Jacques Perrin's new film Océans deserves wide-screen viewing, and I now regret that I never saw his 2001 Peuple Migrateur (Winged Migration) in the cinema. For viewers requiring documentary purity, Roger Ebert's comment on Perrin's previous film still holds, this time for Océans:
[F]acts are not the purpose of "Winged Migration." It wants to allow us to look, simply look, at birds--and that goal it achieves magnificently. There are sights here I will not easily forget.
Substitute "sea animals" for "birds" and you have Océans. Those of us who might doze during an earnest TV nature documentary won't be able to get any shuteye during Perrin's film. The images are too spectacular, the soundtrack too stirring. Perrin's voice is heard only occasionally, so the sea's own sounds stand out all the more.
No ordinary film maker sets out to present us 100 minutes of footage - eye popping though it is - on the sea without having a keen environmental sensibility. Perrin certainly does, but he doesn't bludgeon the viewer with his message. In fact you spend a good half of the film marveling at his unique shots of animals - fish, of course, but also marine mammals, aquatic birds, sea-going reptiles, invertebrates... everything lives down there - while wondering "when our we going to see the pollution?"
If anything, Perrin's editing for a wide audience has pared his film down from what might have been a tedious TV documentary on the threats to the oceans and our overall environment. French TV's long running weekly "magazine of the sea" Thalassa invited Perrin for an entire evening a few weeks ago. He provided a "making of" Océans (30 minutes, in French) plus lots of other footage that we expected to see in the film, but which probably just would have blown their time limits.
But Perrin's footage of the "Pacific Trash Vortex" in Océans - a closeup that could have been filmed in a very dirty swimming pool - is an understatement. He knows that the Pacific's mid-ocean Texas-sized trash vortex is a death trap for millions of creatures, but even with the help of the European Space Agency (ESA), it's hard to capture that on film.
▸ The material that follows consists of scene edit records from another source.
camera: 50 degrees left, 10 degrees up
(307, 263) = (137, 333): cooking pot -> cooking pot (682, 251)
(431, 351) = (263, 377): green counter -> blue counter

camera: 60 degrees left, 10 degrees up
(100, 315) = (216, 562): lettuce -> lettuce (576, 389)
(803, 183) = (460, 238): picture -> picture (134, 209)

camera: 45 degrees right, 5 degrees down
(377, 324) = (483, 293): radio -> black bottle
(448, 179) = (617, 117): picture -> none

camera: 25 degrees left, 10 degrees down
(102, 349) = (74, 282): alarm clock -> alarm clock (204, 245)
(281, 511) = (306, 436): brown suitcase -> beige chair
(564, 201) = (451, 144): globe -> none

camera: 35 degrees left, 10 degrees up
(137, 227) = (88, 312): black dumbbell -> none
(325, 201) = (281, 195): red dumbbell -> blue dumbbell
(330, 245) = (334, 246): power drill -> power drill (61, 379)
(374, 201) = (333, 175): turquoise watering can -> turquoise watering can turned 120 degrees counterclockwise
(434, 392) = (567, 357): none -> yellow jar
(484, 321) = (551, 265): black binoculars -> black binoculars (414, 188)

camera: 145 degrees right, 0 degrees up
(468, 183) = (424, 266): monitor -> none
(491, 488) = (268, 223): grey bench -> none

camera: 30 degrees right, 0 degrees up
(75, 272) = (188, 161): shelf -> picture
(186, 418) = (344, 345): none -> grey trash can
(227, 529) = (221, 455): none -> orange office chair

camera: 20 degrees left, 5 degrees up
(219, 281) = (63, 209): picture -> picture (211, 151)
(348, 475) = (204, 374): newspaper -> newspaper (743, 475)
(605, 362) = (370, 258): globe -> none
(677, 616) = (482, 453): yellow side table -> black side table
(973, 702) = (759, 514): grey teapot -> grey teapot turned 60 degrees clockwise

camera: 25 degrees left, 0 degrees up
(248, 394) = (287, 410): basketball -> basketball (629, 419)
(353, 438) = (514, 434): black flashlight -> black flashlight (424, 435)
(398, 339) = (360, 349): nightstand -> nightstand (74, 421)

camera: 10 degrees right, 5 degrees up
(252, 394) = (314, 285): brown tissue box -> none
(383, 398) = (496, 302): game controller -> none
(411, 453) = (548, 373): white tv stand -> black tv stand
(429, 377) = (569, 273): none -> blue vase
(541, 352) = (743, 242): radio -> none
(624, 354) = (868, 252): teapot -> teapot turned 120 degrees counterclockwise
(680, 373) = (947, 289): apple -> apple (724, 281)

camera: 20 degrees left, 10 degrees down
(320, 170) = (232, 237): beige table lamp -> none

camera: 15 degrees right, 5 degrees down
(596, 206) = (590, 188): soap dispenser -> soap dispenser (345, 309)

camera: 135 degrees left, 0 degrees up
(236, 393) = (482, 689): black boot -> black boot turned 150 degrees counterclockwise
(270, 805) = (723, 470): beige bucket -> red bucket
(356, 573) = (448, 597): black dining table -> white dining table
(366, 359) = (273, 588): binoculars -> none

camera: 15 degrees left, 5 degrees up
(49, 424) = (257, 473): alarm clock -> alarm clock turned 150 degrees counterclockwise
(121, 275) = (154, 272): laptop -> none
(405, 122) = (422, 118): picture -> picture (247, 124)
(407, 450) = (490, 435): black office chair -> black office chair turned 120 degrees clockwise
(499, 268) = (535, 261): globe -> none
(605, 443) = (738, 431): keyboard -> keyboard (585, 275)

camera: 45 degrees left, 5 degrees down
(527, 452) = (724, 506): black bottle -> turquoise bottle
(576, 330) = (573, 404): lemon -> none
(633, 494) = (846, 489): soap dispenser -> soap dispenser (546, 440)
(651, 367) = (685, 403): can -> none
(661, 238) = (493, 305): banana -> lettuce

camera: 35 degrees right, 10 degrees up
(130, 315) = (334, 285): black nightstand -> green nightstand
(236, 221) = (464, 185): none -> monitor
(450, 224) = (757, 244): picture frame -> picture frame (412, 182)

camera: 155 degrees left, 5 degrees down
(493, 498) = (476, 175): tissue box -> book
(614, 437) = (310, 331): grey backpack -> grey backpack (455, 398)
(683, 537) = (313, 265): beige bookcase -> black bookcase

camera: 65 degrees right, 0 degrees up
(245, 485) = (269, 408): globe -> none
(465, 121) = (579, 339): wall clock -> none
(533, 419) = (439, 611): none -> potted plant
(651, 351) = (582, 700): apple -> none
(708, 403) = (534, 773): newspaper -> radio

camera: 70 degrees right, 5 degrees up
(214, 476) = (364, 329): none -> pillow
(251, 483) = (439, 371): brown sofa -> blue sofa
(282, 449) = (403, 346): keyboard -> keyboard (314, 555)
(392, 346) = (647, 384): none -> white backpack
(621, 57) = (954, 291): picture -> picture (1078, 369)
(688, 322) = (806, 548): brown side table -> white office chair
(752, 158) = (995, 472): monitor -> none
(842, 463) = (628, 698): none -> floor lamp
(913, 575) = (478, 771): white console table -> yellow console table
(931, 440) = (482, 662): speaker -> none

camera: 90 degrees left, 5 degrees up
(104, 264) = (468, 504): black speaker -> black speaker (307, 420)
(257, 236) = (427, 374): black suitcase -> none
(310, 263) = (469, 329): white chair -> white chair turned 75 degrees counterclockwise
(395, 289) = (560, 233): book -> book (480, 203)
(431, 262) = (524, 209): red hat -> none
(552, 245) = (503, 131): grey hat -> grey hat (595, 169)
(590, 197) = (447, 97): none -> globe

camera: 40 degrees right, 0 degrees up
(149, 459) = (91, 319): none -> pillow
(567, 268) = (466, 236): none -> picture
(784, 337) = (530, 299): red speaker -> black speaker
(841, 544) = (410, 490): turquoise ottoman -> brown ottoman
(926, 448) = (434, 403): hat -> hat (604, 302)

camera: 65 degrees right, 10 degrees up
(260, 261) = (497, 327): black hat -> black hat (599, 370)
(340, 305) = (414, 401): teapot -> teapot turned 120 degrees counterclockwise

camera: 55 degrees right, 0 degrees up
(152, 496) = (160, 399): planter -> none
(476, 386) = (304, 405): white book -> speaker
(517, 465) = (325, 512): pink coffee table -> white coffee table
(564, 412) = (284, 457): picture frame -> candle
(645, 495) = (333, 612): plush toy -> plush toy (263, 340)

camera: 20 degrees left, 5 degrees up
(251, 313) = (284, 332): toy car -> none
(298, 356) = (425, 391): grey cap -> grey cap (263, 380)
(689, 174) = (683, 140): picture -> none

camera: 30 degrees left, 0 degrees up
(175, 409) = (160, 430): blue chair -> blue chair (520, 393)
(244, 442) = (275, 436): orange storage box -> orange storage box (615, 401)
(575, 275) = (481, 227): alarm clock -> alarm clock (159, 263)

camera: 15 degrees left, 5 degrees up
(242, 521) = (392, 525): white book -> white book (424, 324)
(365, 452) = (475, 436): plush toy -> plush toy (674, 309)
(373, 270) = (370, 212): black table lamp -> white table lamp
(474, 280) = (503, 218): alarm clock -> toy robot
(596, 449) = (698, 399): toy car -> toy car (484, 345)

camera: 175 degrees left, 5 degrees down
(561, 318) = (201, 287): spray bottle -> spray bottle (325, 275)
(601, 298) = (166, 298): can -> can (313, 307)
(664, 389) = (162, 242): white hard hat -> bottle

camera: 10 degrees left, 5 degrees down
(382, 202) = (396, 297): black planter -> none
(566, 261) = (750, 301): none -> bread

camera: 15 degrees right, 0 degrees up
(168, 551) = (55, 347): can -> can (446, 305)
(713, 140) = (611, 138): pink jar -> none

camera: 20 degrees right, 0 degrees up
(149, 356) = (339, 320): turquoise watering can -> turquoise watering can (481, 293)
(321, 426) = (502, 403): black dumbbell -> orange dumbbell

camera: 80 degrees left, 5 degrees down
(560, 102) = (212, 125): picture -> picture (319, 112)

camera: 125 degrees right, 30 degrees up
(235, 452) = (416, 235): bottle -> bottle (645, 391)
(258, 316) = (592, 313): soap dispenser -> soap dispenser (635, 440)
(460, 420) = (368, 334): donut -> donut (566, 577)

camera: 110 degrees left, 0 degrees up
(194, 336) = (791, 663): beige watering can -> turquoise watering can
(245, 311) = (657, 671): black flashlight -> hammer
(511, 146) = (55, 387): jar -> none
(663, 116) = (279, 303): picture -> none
Ecological hell is best seen seal-level, as a mammal navigates an offshore swamp of detritus, within sight of a petrochemical plant belching out its gas-flaring worst.
France seems to excel in producing film makers who make us care about our natural environment. Perrin was only making his debut as an actor (he's been in well over a hundred films and has produced or directed dozens more) when legendary undersea explorer Jacques Cousteau was attaining worldwide fame. In recent years, environmental activist and outdoorsman Nicolas Hulot has put Ushuaia on the map, and aerial photographer Yann Arthus-Bertrand has used his lens to document our amazing Earth from Above.
"Facts are not the purpose," as Roger Ebert said, but an appreciation of our precious watery resource and its denizens - that is what is behind Perrin's Océans. The converted will see it - but how about those not in the choir?